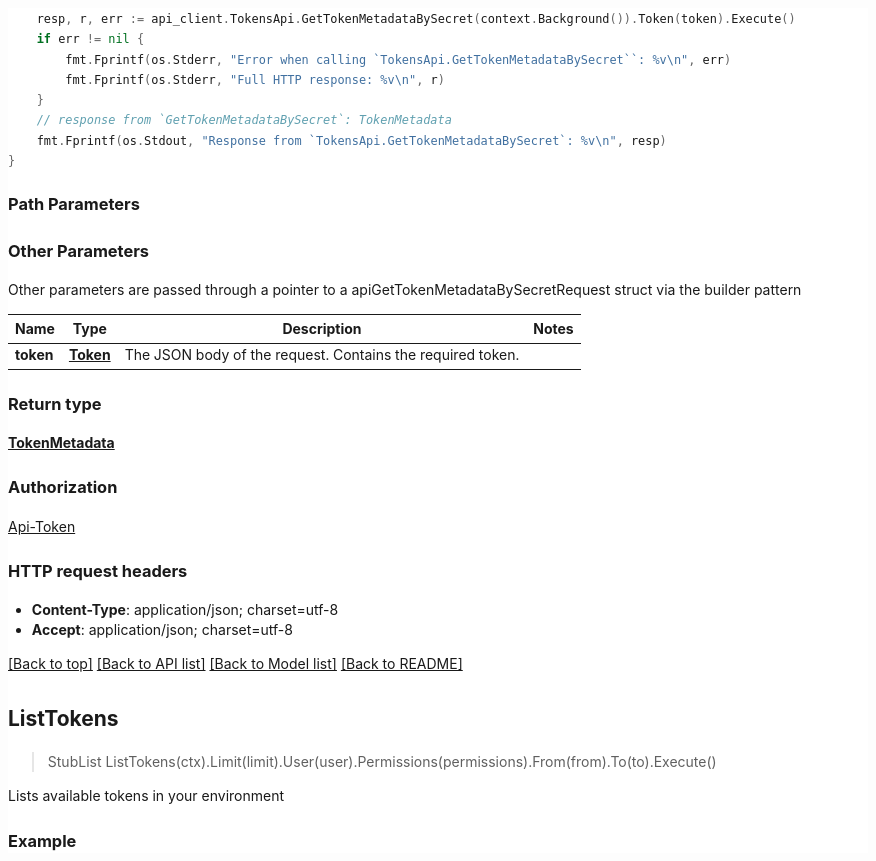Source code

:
 ```go
    resp, r, err := api_client.TokensApi.GetTokenMetadataBySecret(context.Background()).Token(token).Execute()
    if err != nil {
        fmt.Fprintf(os.Stderr, "Error when calling `TokensApi.GetTokenMetadataBySecret``: %v\n", err)
        fmt.Fprintf(os.Stderr, "Full HTTP response: %v\n", r)
    }
    // response from `GetTokenMetadataBySecret`: TokenMetadata
    fmt.Fprintf(os.Stdout, "Response from `TokensApi.GetTokenMetadataBySecret`: %v\n", resp)
}
```

### Path Parameters



### Other Parameters

Other parameters are passed through a pointer to a apiGetTokenMetadataBySecretRequest struct via the builder pattern


Name | Type | Description  | Notes
------------- | ------------- | ------------- | -------------
 **token** | [**Token**](Token.md) | The JSON body of the request. Contains the required token. | 

### Return type

[**TokenMetadata**](TokenMetadata.md)

### Authorization

[Api-Token](../README.md#Api-Token)

### HTTP request headers

- **Content-Type**: application/json; charset=utf-8
- **Accept**: application/json; charset=utf-8

[[Back to top]](#) [[Back to API list]](../README.md#documentation-for-api-endpoints)
[[Back to Model list]](../README.md#documentation-for-models)
[[Back to README]](../README.md)


## ListTokens

> StubList ListTokens(ctx).Limit(limit).User(user).Permissions(permissions).From(from).To(to).Execute()

Lists available tokens in your environment



### Example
────────
Task statement: Figure out how many lines of the listing above include "ListTokens"; the answer is that number alone.

Solution to the exercise: 2